Mais pour ce faire, les organisations de défense de l’environnement et la gauche doivent se montrer «plus constructives» dans les discussions sur l’énergie éolienne et hydroélectrique, soutient Christophe Darbellay, président du Parti démocrate-chrétien (PDC / centre-droit). Selon lui, tous les projets de développement et de modernisation sont bloqués par les recours des écologistes.

Les dirigeants du WWF Suisse se défendent de vouloir mettre les bâtons dans les roues. Sur quelque 800 projets hydroélectriques lancés ces dernières années, le WWF et Pro Natura ont opposé 43 recours. «Et non pas 500 comme l’ont affirmé certains médias», précise Dani Heusser, expert de l’eau au WWF.

En outre, argumente l’organisation, les trois quarts des nouveaux sites présentés dans le cadre du programme national de promotion des énergies renouvelables ont été jugés «adéquats» pour la réalisation de nouvelles microcentrales.

L’objectif des écologistes consiste avant tout à faire respecter les lois en vigueur, souligne Dani Heusser. «Nous ne pouvons pas continuer à produire toujours plus d’énergie au détriment de la biodiversité», confirme Rudy Bächtold, porte-parole du WWF.

Demi-accord sur le Grimsel

Au centre d’un long débat, le complexe hydroélectrique du Grimsel, dans l’Oberland bernois, est probablement le lieu le plus symbolique du conflit entre écologistes et entrepreneurs. Les projets de développement sont bloqués depuis des années par les recours des organisations de protection de l’environnement (et du Parti socialiste du canton de Berne).

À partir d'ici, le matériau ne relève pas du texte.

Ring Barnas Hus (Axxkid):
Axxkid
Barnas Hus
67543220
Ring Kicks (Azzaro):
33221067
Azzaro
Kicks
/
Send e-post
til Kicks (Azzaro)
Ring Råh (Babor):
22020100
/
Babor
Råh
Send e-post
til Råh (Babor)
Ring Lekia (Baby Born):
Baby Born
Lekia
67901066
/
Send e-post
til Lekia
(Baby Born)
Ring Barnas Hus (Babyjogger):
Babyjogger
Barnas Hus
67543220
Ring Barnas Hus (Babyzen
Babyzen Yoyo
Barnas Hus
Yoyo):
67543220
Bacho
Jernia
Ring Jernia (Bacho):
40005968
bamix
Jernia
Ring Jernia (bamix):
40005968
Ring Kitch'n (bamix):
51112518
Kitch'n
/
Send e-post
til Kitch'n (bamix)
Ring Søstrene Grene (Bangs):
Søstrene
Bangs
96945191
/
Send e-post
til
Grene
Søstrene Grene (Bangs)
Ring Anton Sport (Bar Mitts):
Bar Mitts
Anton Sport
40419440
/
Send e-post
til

Depuis la catastrophe nucléaire de Fukushima, les positions se sont cependant assouplies et la possibilité de trouver un accord n’est plus aussi éloignée. Dans un communiqué daté du 8 avril, les principales associations écologistes, dont le WWF, Pro Natura et Greenpeace, renoncent à s’opposer aux deux projets de développement hydroélectrique, qualifiés de «compromis acceptables».

Par contre, l’opposition à l’élévation du barrage du Grimsel est maintenue. Selon les écologistes, l’augmentation du niveau du bassin d’accumulation implique la submersion d’une zone marécageuse d’importance nationale. En violation des lois sur la protection du territoire.

«La voie à suivre, conclut Rudy Bächtold, est celle de l’efficience énergétique, par exemple en assainissant les centrales actuelles avec des technologies plus modernes. Sans oublier le potentiel d’exploitation des énergies solaire et éolienne ainsi que de la biomasse.»

La Suisse, «château d’eau de l’Europe», produit la plus grande partie de son électricité (35,83 milliards de kilowatt/heure par an) avec ses centrales hydroélectriques.

Dans le monde, seules la Norvège, l’Islande et l’Autriche présentent un taux plus élevé.

La Suisse dispose d’environ 1600 centrales hydroélectriques et 190 barrages (le plus haut, de 285 mètres, étant la Grande Dixence en Valais).

Les deux tiers de l’énergie hydroélectrique proviennent des cantons de montagne d’Uri, des Grisons, du Tessin et du Valais.

L’exploitation de la force hydraulique génère un chiffre d’affaires d’environ2 milliards de francs.

 

La Confédération entend promouvoir le renouvellement et le développement des centrales existantes. L’objectif est d’augmenter la production moyenne d’au moins 5% d’ici 2030.

(Source: Office fédéral de l’énergie)

En 2010, la consommation d’électricité suisse a augmenté de 4% par rapport à 2009, atteignant 59,8 milliards de kilowatt/heure (kWh), selon l’Office fédéral de l’énergie.

Les centrales hydroélectriques ont produit 66,3 kWh (-0,4%).

Malgré le nouveau record enregistré par la centrale de Mühleberg (Berne), la production d’électricité des centrales nucléaires suisses est descendue de 3,5% à 25,2 milliards de kWh.

L’énergie électrique totale produite en Suisse en 2009 provenait à 56,5% des centrales hydroélectriques, 38,1% des centrales nucléaires et 5,4% d’installations thermiques conventionnelles et d’autres installations.

Globalement, en 2010, les importations ont atteint 66,8 milliards de kWh et les exportations 66,3 milliards.